== Exercise requirements ==
a – Decide whether each statement agrees with the Kola Norwegians text below. Answer yes or no for each, and quote the words from the text that settle it. (i) Permission for Norwegian settlements on the Kola peninsula was granted in 1860 by Tsar Alexander II. (ii) Most of the settlers went back to Norway shortly after the Russian Revolution of 1917. (iii) The families who left around 1870 came from Finnmark in northern Norway.
b – Reproduce, word for word, the stretch of the Kola Norwegians text below that lies between "Ethnic group in" and "trade with Norway.", inclusive.

== Selected extract ==
——
Related ethnic groups
- Norwegians

= Kola Norwegians =

Ethnic group in Russia

The Kola Norwegians (Kolanordmenn) are Norwegian people who settled along the coastline of the Kola Peninsula in Russia.

==History==
In 1860 the Russian Tsar Alexander II granted permission for Norwegian settlements on the Kola peninsula. Around 1870, scores of families from Finnmark in northern Norway departed for the Murman Coast, attracted by the prospects of fishing and trade. The Russian authorities granted them privileges to trade with Norway.

Most of them settled in Tsyp-Navolok on the easternmost tip of the Rybachiy Peninsula (Полуостров Рыбачий; Fiskerhalvøya – both terms meaning "Fishermen's Peninsula"). Others settled in Vayda-Guba at the northwestern tip – Cape Nemetskiy (мыс Немецкий, "Cape German") – of the same peninsula. A vibrant society developed while retaining contact with Norway, especially with the town of Vardø. Some settlers returned to Norway shortly after the Russian Revolution of 1917, but most of them remained at Tsyp-Navolok.
——
== Records from a collection ==
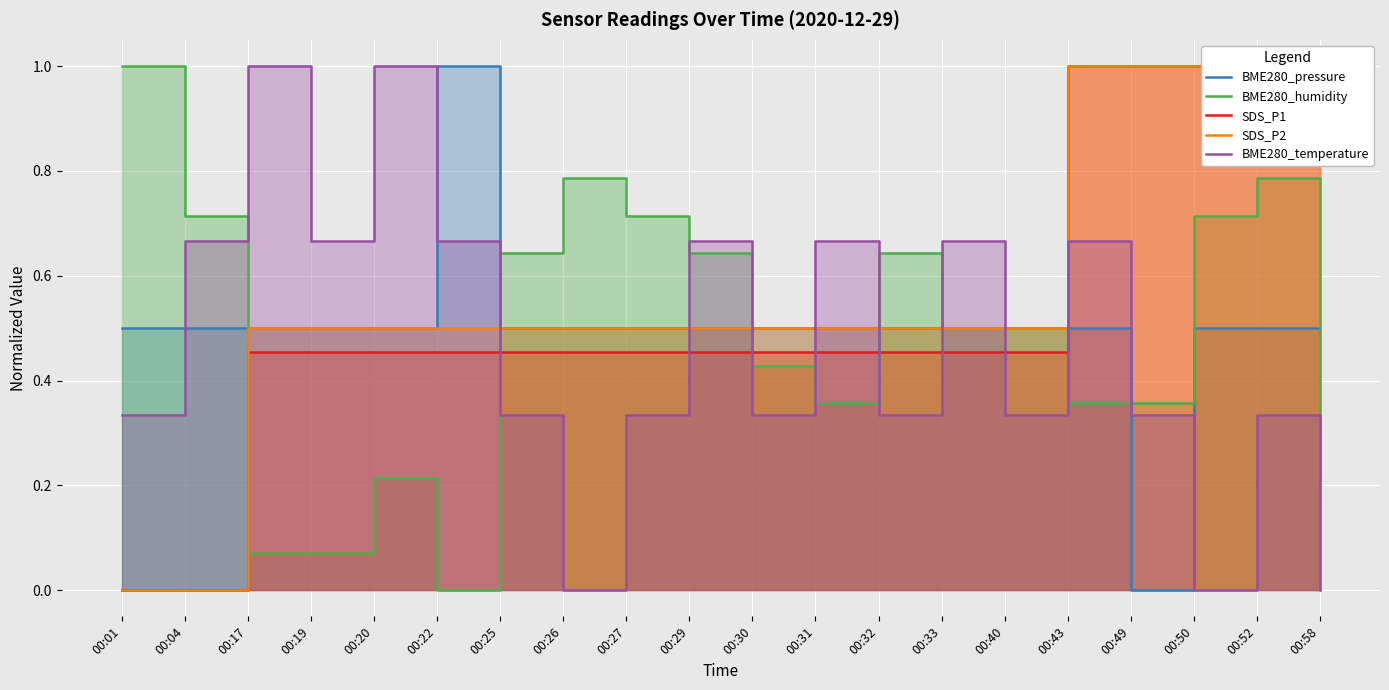

Reading left to right, transcribe all the data shown in this chart.

BME280_pressure: 00:01=0.5	00:04=0.5	00:17=0.5	00:19=0.5	00:20=0.5	00:22=1.0	00:25=0.5	00:26=0.5	00:27=0.5	00:29=0.5	00:30=0.5	00:31=0.5	00:32=0.5	00:33=0.5	00:40=0.5	00:43=0.5	00:49=0.0	00:50=0.5	00:52=0.5	00:58=0.5
BME280_humidity: 00:01=1.0	00:04=0.7	00:17=0.1	00:19=0.1	00:20=0.2	00:22=0.0	00:25=0.6	00:26=0.8	00:27=0.7	00:29=0.6	00:30=0.4	00:31=0.4	00:32=0.6	00:33=0.5	00:40=0.5	00:43=0.4	00:49=0.4	00:50=0.7	00:52=0.8	00:58=0.2
SDS_P1: 00:01=0.0	00:04=0.0	00:17=0.5	00:19=0.5	00:20=0.5	00:22=0.5	00:25=0.5	00:26=0.5	00:27=0.5	00:29=0.5	00:30=0.5	00:31=0.5	00:32=0.5	00:33=0.5	00:40=0.5	00:43=1.0	00:49=1.0	00:50=1.0	00:52=1.0	00:58=1.0
SDS_P2: 00:01=0.0	00:04=0.0	00:17=0.5	00:19=0.5	00:20=0.5	00:22=0.5	00:25=0.5	00:26=0.5	00:27=0.5	00:29=0.5	00:30=0.5	00:31=0.5	00:32=0.5	00:33=0.5	00:40=0.5	00:43=1.0	00:49=1.0	00:50=1.0	00:52=1.0	00:58=1.0
BME280_temperature: 00:01=0.3	00:04=0.7	00:17=1.0	00:19=0.7	00:20=1.0	00:22=0.7	00:25=0.3	00:26=0.0	00:27=0.3	00:29=0.7	00:30=0.3	00:31=0.7	00:32=0.3	00:33=0.7	00:40=0.3	00:43=0.7	00:49=0.3	00:50=0.0	00:52=0.3	00:58=0.0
——
== Answers by item ==
a –
(i) Yes: "In 1860 the Russian Tsar Alexander II granted permission for Norwegian settlements on the Kola peninsula."
(ii) No: "Some settlers returned to Norway shortly after the Russian Revolution of 1917, but most of them remained at Tsyp-Navolok."
(iii) Yes: "Around 1870, scores of families from Finnmark in northern Norway departed for the Murman Coast"

b –
Ethnic group in Russia

The Kola Norwegians (Kolanordmenn) are Norwegian people who settled along the coastline of the Kola Peninsula in Russia.

==History==
In 1860 the Russian Tsar Alexander II granted permission for Norwegian settlements on the Kola peninsula. Around 1870, scores of families from Finnmark in northern Norway departed for the Murman Coast, attracted by the prospects of fishing and trade. The Russian authorities granted them privileges to trade with Norway.